┌──

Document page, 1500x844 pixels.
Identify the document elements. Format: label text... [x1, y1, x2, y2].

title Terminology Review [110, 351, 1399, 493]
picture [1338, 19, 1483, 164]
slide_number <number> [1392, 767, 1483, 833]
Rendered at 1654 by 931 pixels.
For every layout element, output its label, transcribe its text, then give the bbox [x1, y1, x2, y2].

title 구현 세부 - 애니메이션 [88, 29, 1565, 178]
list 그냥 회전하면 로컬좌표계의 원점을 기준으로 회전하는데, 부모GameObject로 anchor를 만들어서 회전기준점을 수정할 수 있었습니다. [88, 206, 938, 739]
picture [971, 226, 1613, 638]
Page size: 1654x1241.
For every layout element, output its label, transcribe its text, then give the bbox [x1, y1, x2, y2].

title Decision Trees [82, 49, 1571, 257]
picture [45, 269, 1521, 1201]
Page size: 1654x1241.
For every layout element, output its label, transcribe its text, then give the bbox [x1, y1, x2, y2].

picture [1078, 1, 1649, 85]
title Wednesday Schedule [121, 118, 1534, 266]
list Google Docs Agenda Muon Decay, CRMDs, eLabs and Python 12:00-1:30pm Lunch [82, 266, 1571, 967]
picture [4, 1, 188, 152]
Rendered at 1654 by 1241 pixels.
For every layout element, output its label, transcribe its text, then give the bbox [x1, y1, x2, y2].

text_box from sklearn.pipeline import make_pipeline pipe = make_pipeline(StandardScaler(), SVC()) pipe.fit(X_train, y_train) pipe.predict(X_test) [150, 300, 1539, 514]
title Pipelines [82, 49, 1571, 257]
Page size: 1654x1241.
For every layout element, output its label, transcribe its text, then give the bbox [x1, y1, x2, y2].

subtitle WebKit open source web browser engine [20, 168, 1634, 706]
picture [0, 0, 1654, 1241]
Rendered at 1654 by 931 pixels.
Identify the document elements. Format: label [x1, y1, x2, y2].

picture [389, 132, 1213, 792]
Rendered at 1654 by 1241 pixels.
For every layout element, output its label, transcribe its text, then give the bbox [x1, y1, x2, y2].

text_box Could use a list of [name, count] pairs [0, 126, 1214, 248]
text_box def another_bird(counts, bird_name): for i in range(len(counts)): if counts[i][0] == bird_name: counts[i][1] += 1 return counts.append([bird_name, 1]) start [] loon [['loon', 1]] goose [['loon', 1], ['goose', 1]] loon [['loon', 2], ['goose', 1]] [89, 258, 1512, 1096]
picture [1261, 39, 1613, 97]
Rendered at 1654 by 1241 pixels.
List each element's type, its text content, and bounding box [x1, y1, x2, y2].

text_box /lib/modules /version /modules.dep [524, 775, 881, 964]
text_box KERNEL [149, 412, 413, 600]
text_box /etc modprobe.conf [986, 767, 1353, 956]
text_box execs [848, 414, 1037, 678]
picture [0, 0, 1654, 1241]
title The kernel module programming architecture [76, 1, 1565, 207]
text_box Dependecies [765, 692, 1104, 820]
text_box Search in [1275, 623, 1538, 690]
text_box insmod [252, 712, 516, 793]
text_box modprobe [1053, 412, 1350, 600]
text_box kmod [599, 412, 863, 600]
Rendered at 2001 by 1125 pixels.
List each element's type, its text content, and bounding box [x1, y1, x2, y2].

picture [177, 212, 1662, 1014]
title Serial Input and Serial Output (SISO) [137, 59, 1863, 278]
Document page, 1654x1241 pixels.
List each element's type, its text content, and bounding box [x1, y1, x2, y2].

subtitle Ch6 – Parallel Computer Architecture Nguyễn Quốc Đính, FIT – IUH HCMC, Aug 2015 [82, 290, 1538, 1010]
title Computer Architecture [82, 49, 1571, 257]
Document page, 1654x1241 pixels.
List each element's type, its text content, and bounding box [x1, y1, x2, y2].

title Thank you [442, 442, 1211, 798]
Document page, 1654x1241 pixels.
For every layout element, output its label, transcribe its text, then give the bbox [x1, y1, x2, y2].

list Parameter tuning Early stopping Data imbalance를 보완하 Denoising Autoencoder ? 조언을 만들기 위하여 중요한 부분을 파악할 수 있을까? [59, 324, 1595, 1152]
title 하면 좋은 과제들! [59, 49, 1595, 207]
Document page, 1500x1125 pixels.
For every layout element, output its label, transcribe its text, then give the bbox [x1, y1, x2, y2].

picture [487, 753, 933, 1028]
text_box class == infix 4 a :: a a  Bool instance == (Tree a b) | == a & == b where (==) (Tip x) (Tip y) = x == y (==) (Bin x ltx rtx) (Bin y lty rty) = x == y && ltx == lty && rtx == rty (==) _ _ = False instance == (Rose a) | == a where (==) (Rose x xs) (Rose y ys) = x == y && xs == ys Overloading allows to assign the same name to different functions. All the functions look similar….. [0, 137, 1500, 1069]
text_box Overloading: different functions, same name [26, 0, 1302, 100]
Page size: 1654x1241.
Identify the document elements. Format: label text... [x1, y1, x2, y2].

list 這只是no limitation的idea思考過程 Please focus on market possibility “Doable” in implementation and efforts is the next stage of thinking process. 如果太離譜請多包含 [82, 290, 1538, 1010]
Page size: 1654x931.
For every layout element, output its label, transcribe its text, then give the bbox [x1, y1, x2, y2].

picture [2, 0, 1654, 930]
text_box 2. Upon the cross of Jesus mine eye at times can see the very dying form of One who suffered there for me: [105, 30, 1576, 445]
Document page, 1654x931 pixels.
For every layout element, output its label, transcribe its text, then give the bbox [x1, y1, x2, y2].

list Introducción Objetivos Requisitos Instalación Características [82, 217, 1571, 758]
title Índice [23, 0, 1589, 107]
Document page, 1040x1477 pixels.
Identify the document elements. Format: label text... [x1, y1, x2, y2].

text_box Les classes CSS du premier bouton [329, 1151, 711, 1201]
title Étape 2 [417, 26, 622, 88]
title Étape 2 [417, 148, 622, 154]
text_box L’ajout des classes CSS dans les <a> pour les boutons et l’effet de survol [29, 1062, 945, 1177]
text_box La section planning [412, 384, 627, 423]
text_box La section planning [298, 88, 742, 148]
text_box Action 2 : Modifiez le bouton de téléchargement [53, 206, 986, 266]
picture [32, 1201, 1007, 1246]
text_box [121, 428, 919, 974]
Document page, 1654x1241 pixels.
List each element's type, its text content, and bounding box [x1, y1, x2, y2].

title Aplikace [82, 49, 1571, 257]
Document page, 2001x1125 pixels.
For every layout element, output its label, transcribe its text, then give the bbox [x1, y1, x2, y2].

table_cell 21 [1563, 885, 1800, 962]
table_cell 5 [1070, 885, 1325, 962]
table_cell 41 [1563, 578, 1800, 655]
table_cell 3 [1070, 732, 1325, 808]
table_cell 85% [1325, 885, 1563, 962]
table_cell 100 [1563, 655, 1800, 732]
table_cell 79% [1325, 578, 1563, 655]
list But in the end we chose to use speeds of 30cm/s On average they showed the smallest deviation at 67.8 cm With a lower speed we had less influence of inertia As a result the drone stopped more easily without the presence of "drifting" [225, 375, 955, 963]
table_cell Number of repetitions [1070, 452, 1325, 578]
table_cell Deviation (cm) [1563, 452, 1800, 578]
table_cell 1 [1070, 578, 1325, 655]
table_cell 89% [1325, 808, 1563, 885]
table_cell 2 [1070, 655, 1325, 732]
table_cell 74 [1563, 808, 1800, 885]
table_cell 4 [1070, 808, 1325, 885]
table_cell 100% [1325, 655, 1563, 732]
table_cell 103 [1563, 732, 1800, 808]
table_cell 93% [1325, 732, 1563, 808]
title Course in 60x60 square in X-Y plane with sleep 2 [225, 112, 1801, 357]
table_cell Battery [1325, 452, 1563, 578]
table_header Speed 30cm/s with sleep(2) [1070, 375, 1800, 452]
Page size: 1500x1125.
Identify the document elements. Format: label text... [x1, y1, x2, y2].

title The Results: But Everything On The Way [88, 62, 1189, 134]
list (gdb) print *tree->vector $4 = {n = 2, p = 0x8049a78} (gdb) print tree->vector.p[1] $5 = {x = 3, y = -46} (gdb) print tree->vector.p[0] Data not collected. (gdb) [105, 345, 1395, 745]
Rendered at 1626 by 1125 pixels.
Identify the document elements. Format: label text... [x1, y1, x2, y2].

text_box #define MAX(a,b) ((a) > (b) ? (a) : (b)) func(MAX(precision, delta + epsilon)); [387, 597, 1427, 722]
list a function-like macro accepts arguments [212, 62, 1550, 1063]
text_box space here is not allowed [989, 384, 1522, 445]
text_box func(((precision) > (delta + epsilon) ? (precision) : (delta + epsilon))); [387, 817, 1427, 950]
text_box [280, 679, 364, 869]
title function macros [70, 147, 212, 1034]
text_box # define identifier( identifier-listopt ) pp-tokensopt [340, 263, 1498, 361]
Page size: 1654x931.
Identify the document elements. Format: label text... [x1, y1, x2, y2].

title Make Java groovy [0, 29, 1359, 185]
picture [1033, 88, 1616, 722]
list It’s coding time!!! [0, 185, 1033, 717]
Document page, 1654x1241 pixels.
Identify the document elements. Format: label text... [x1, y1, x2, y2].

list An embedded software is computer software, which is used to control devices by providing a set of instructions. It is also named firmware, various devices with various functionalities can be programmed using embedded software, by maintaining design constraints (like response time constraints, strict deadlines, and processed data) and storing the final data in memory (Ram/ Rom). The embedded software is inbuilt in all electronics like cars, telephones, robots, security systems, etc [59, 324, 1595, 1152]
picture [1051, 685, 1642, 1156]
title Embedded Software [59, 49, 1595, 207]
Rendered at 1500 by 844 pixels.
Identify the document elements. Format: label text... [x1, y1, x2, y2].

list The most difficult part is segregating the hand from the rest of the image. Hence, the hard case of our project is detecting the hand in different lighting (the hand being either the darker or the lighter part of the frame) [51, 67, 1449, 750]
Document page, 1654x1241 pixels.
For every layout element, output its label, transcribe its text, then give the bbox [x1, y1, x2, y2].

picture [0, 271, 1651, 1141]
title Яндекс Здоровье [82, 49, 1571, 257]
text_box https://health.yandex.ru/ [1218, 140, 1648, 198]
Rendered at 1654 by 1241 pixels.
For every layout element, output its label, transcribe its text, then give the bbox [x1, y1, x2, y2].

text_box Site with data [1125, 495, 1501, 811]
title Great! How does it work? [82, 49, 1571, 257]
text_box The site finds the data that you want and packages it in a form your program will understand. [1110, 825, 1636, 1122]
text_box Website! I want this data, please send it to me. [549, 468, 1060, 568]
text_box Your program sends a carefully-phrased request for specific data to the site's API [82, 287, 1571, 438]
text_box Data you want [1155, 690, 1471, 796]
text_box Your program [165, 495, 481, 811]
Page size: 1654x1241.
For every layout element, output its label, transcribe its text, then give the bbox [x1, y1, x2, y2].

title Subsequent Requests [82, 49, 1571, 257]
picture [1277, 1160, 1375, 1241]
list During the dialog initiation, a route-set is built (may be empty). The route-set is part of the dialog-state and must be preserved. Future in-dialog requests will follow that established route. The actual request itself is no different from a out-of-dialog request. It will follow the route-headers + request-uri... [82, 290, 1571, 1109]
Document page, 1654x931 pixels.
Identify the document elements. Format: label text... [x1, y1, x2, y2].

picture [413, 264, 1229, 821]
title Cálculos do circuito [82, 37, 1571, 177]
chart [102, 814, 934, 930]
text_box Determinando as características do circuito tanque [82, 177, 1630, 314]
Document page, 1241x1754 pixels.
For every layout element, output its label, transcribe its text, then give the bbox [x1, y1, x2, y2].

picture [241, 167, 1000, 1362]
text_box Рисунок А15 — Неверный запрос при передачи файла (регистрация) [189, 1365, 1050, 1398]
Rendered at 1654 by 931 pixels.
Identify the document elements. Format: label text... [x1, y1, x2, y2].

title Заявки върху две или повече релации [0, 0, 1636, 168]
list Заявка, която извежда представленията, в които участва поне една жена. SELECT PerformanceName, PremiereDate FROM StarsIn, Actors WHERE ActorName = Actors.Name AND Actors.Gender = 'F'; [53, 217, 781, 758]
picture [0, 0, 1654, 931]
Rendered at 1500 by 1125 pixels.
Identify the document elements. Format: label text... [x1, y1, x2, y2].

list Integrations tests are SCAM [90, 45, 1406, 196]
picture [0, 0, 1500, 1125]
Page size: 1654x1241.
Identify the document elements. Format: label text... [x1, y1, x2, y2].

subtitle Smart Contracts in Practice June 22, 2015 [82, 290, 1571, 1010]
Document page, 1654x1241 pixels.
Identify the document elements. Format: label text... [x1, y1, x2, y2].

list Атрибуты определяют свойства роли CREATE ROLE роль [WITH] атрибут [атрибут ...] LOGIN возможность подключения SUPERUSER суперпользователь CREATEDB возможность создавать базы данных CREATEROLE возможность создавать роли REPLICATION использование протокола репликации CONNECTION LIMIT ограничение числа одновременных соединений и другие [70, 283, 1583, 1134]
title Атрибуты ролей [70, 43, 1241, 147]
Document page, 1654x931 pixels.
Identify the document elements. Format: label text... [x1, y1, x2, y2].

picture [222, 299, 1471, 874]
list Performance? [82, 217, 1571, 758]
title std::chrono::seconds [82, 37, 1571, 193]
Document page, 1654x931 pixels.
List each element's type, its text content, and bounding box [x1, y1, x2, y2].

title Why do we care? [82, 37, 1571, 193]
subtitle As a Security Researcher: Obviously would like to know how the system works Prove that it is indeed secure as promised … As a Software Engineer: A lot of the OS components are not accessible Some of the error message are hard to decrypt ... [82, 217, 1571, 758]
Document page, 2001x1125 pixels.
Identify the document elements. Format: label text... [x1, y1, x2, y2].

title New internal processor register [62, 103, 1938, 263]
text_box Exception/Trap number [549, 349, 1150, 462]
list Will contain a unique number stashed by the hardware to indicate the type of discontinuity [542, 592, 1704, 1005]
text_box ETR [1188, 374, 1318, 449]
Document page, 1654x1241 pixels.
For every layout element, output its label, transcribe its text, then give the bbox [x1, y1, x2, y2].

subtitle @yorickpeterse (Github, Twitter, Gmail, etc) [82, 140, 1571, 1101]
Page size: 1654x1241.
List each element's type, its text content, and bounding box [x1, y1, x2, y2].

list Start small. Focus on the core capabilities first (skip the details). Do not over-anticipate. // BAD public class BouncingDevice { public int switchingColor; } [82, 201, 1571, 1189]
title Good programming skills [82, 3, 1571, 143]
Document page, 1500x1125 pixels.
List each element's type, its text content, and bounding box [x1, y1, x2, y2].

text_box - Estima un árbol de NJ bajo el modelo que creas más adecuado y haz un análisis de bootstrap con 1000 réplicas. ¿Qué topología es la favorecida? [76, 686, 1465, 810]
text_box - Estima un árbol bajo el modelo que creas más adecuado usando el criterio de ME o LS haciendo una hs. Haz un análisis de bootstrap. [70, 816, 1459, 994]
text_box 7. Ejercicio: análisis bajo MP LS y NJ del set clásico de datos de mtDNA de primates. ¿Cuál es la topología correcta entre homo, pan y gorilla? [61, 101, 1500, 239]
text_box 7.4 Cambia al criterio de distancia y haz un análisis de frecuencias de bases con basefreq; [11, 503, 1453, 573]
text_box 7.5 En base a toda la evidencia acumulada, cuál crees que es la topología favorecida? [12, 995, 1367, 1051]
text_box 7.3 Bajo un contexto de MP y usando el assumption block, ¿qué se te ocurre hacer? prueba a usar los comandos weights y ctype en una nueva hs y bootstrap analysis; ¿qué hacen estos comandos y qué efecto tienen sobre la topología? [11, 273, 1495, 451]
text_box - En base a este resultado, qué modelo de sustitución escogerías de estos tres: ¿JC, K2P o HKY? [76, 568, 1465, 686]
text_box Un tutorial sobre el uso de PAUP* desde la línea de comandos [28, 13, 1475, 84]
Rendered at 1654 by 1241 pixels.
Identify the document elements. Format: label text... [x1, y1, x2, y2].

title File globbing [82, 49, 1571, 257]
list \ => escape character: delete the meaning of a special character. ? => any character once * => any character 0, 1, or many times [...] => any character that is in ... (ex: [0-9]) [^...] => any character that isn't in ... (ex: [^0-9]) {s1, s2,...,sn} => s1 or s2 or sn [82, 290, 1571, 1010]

└──

Travail demandé:
Renvoyez telles quelles les lignes ci-dessus, en partant de celle qui contient « Document page, 1040x1477 pixels. » et en terminant par celle qui contient « title Étape 2 [417, 148, 622, 154] », ces deux lignes comprises.

Solution complète:
Document page, 1040x1477 pixels.
Identify the document elements. Format: label text... [x1, y1, x2, y2].

text_box Les classes CSS du premier bouton [329, 1151, 711, 1201]
title Étape 2 [417, 26, 622, 88]
title Étape 2 [417, 148, 622, 154]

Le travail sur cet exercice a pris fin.